RECORDS TO PROCESS Start Marker

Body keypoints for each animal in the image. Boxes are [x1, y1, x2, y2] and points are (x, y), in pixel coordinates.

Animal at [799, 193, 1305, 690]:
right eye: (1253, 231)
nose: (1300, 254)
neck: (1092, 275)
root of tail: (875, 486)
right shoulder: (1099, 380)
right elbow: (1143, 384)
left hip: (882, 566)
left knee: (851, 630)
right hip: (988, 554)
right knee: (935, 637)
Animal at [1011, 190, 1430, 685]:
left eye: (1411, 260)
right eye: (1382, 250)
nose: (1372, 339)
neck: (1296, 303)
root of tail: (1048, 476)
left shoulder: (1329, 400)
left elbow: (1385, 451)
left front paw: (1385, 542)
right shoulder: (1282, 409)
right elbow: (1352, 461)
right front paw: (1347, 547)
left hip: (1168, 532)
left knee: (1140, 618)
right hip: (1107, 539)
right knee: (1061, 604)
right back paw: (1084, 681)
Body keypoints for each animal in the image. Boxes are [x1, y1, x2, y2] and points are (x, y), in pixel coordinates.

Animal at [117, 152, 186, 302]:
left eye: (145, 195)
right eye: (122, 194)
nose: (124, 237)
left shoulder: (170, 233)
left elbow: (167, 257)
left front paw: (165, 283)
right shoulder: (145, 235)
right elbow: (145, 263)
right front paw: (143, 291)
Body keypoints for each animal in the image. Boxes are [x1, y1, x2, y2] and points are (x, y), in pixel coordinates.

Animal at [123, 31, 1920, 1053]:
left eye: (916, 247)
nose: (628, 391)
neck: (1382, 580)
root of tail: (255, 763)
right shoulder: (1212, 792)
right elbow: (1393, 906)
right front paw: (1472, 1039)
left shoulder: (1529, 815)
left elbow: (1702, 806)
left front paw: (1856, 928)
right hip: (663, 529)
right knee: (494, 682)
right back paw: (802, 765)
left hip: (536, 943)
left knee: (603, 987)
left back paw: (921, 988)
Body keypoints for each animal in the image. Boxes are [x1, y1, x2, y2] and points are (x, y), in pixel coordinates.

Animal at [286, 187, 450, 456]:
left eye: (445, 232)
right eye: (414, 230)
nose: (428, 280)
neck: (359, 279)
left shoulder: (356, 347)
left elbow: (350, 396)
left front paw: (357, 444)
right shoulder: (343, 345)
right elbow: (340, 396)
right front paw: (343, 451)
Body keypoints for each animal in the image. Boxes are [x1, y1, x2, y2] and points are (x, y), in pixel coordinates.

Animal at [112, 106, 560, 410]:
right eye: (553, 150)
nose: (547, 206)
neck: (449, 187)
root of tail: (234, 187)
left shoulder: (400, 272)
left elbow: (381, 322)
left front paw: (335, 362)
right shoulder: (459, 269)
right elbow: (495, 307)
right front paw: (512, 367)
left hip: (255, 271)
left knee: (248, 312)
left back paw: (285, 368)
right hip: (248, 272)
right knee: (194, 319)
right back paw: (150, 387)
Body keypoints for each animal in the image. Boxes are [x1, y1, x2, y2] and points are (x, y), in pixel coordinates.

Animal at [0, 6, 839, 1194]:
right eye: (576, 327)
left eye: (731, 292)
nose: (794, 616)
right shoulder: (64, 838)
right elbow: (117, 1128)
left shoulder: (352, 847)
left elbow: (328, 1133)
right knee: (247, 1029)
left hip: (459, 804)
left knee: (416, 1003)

RECORDS TO PROCESS End Marker

Where the string "knee" appears in a line of the listing, copy that line.

left knee: (851, 630)
right knee: (935, 637)
left knee: (1140, 618)
right knee: (1061, 604)
right knee: (494, 682)
left knee: (603, 987)
left knee: (248, 312)
right knee: (194, 319)
right knee: (247, 1029)
left knee: (416, 1003)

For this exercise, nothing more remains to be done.